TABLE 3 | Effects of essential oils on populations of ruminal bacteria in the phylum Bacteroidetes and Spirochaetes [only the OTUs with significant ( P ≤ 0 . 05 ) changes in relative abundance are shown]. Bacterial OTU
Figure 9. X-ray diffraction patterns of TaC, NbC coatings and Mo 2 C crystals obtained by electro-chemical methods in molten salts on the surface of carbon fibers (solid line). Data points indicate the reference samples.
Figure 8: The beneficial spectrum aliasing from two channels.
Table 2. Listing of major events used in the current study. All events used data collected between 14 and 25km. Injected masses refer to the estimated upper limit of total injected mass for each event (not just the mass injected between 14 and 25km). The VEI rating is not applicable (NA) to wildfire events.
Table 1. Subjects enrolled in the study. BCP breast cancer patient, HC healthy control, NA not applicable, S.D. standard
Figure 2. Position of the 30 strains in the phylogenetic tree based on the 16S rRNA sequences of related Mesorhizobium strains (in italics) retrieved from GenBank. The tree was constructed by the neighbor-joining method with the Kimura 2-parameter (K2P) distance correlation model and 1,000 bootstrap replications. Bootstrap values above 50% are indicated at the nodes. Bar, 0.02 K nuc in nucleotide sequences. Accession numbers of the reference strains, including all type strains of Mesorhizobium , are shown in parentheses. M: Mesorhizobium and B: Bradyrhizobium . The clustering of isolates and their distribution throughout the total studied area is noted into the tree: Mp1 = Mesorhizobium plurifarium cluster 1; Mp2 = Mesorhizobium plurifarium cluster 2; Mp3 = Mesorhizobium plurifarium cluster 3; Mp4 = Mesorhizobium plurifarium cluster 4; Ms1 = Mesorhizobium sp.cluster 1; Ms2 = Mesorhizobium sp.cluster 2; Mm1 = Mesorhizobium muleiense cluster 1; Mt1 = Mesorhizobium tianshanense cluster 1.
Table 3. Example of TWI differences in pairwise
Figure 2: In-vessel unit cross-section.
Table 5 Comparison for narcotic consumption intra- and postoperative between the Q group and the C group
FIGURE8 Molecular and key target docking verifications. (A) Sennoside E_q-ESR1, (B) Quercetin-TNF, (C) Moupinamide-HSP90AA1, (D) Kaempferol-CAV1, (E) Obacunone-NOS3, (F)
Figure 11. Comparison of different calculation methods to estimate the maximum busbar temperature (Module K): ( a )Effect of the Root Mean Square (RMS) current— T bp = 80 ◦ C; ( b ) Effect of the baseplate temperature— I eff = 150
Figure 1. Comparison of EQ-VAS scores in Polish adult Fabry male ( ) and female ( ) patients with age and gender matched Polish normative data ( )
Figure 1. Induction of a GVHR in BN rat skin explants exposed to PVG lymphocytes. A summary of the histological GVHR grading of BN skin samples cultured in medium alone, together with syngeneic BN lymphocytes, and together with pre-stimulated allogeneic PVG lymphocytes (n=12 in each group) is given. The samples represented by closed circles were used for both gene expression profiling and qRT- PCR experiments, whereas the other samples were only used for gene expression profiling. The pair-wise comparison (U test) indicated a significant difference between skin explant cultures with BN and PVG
• • • • •
**DESCRIPTION OF THE TASK:**
If a line of the records includes the string "with", copy it out.

**ANSWER TO THIS EXERCISE:**
TABLE 3 | Effects of essential oils on populations of ruminal bacteria in the phylum Bacteroidetes and Spirochaetes [only the OTUs with significant ( P ≤ 0 . 05 ) changes in relative abundance are shown]. Bacterial OTU
Figure 2. Position of the 30 strains in the phylogenetic tree based on the 16S rRNA sequences of related Mesorhizobium strains (in italics) retrieved from GenBank. The tree was constructed by the neighbor-joining method with the Kimura 2-parameter (K2P) distance correlation model and 1,000 bootstrap replications. Bootstrap values above 50% are indicated at the nodes. Bar, 0.02 K nuc in nucleotide sequences. Accession numbers of the reference strains, including all type strains of Mesorhizobium , are shown in parentheses. M: Mesorhizobium and B: Bradyrhizobium . The clustering of isolates and their distribution throughout the total studied area is noted into the tree: Mp1 = Mesorhizobium plurifarium cluster 1; Mp2 = Mesorhizobium plurifarium cluster 2; Mp3 = Mesorhizobium plurifarium cluster 3; Mp4 = Mesorhizobium plurifarium cluster 4; Ms1 = Mesorhizobium sp.cluster 1; Ms2 = Mesorhizobium sp.cluster 2; Mm1 = Mesorhizobium muleiense cluster 1; Mt1 = Mesorhizobium tianshanense cluster 1.
Figure 1. Comparison of EQ-VAS scores in Polish adult Fabry male ( ) and female ( ) patients with age and gender matched Polish normative data ( )
Figure 1. Induction of a GVHR in BN rat skin explants exposed to PVG lymphocytes. A summary of the histological GVHR grading of BN skin samples cultured in medium alone, together with syngeneic BN lymphocytes, and together with pre-stimulated allogeneic PVG lymphocytes (n=12 in each group) is given. The samples represented by closed circles were used for both gene expression profiling and qRT- PCR experiments, whereas the other samples were only used for gene expression profiling. The pair-wise comparison (U test) indicated a significant difference between skin explant cultures with BN and PVG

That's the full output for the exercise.